Montant sur scène aux côtés de son épouse Emmanuelle Seigner, qui tient un des deux rôles importants du film, Roman Polanski a été chaleureusement applaudi par le public, certains lui réservant même une ovation debout.
Il s'est livré à un éloge du numérique qui permet aux films de se "perpétuer", contrairement à une époque "on pouvait brûler (les films) comme Hitler brûlait les livres", se gardant de tout commentaire direct sur les manifestations.
Roman Polanski a été inculpé en 1977 aux Etats-Unis pour le viol d'une adolescente de 13 ans, Samantha Geimer. Alors âgé de 43 ans, il avait reconnu avoir eu des relations sexuelles illégales avec la mineure. Le juge avait finalement accepté de ne pas retenir d'autres incriminations, dont le viol.
Après 42 jours en prison, il s'était enfui des Etats-Unis en janvier 1978, redoutant d'être lourdement condamné, contrairement à un accord à l'amiable. Alors qu'une demande d'extradition était déposée à son encontre, en Suisse où il réside, par un juge américain, en 2010, Samantha Geimer avait demandé à ce que cette affaire s'arrête enfin. «J’ai été victime parce qu’il a commis un crime. Mais je ne me vois pas comme une victime, ce serait terrible de vivre toute sa vie dans ce rôle. Nous sommes liés à vie par ce que l’on nous a fait vivre, mais je ne suis pas sa victime.» expliquait-elle. Elle avait écrit aux autorités judiciaires américaines toujours en charge du dossier : "les cas impliquant des célébrités ne devraient pas être utilisés à mauvais escient par ceux comme vous qui cherchent la célébrité et des promotions pour leur carrière"...

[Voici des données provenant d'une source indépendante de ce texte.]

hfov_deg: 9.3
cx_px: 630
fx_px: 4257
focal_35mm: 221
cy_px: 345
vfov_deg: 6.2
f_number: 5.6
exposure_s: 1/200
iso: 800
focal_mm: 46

Depuis cette affaire et le scandale de l'affaire Weinstein aux Etats-Unis, plusieurs femmes sont sorties de l'ombre pour accuser le cinéaste d'agression sexuelle, des accusations "sans fondement", conteste son avocat, Hervé Temime.

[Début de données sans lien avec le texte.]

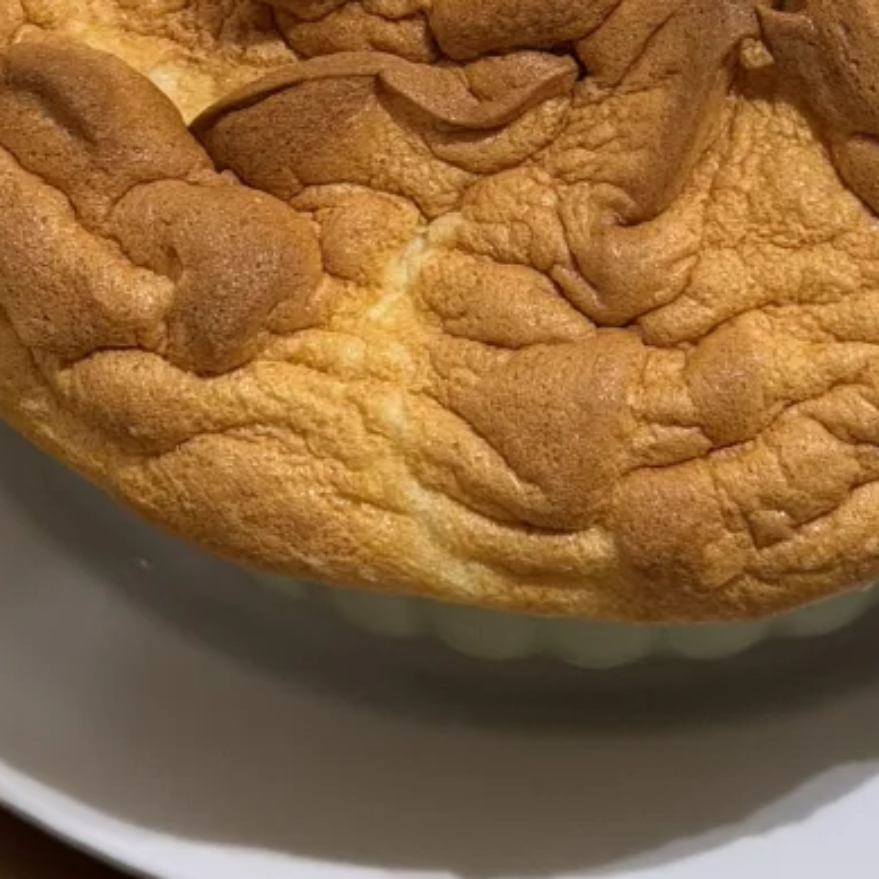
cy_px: -538
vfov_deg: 10.6
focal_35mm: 157
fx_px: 4510
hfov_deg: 11.1
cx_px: 664
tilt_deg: -52.4
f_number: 1.78
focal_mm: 6.76
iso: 250
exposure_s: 1/50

La secrétaire d'Etat aux Droits des femmes Marlène Schiappa a, aussi, ajouté sa pierre au débat, soutenant les manifestantes en jugeant qu'il fallait cesser de "dérouler le tapis rouge" aux auteurs d'agressions sexuelles et d'en faire "des héros" : "C'est compliqué de faire des gens qui ont été auteurs de viols ou d'agressions sexuelles, ou qui sont accusés de cela, des héros. De la même manière que j'ai trouvé compliqué de faire des posters ou des Unes avec Bertrand Cantat. Je n'appelle pas à la censure (...) mais c'est difficile de dire aux femmes 'vous devez libérer votre parole' et dans le même temps dérouler le tapis rouge pour des auteurs d'agressions sexuelles".